In particular, several people commented about the difficulty in surfacing and debugging errors that happen in the Sphinx build chain. They also mentioned that Sphinx can be slow to build sometimes, which bogs down the development and writing process.
Here are the tweets about the Sphinx toolchain itself:
Error reporting / complexity of Sphinx itself (3 total)

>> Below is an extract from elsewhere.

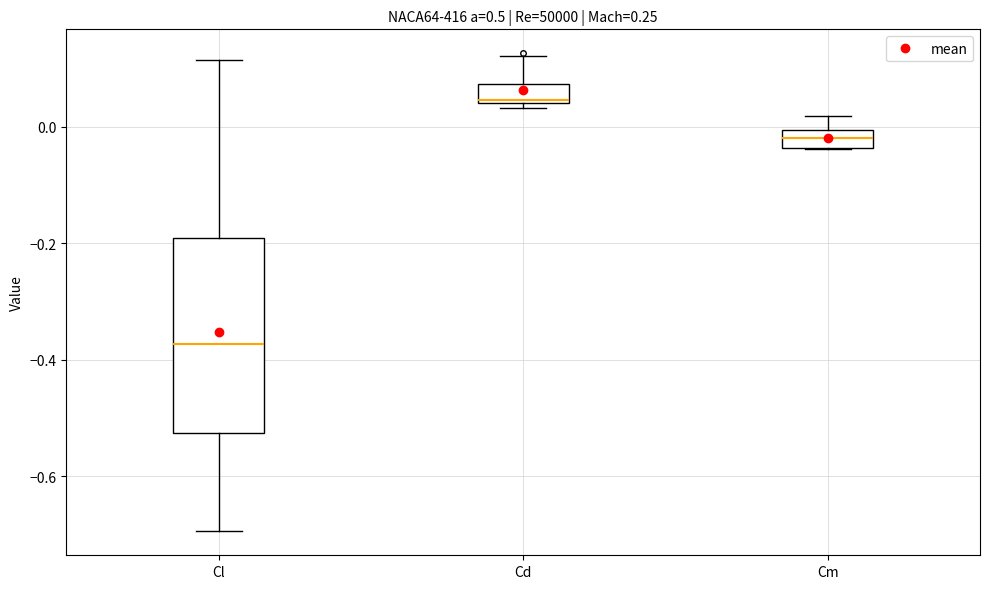

Which box has the highest median line?

Cd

Error reporting: https://twitter.com/asmeurer/status/1212468909078544384
Error reporting in Sphinx etc: https://twitter.com/GaelVaroquaux/status/1212058374981988352
Documentation is bad: https://twitter.com/AkhmerovAnton/status/1212059839033171968
There were also a few miscellaneous responses that didn’t quite fit into the above categories:
Misc (6 total)
Isn’t a standard: https://twitter.com/aterrel/status/1212132546307350529
Newlines in nested lists, not easy to deploy: https://twitter.com/westurner/status/1212178375571365891
No notebook support: https://twitter.com/moorepants/status/1212062811599147008
Has state: https://twitter.com/Mbussonn/status/1212069224245551104
General complexity: https://twitter.com/mrocklin/status/1212123762595811328
What can be done?#
Overall, it seems like reStructuredText could be much-improved with a few minor modifications to its syntax. These don’t seem like they are structurally incompatible with rST, and would alleviate some of the cognitive burden that users report when they use it. Here’s a quick list of simple things:
rST could use markdown syntax for external links.
rST could decide on a fixed interpretation of header characters to levels in the header hierarchy
rST could default to interpreting single backticks as raw code spans
and a list of slightly more complex things:
rST could support nested styling inside of links and other elements
Sphinx could improve its error reporting and debugging machinery
Sphinx could improve its documentation so that it was easier to find an answer to a question
Or could we bring reStructuredText into Markdown?#
There is another option, of course, which is to go in the opposite direction. Start with markdown,
and then ask “how could we build the flexibility of rST into markdown” rather than bringing the
simplicity of markdown into reStructuredText. I often wonder if the easiest thing to do would be
to simply decide on a markdown syntax that maps on to “directives” and “roles” (perhaps the Pandoc
code fence :::
for directives, and link attributes []{attribute}
for roles). I think that both
are worth exploring.
In summary, I was surprised at the consistency of people’s complains about the rST language. It seems that many people are hung up about the same relatively minor syntax choices, and that making modifications to these choices would improve the experience for many. It’s also clear that Sphinx could use some developer time to make it more robust, debuggable, and well-documented. I hope that we can make some progress on these issues in the coming years.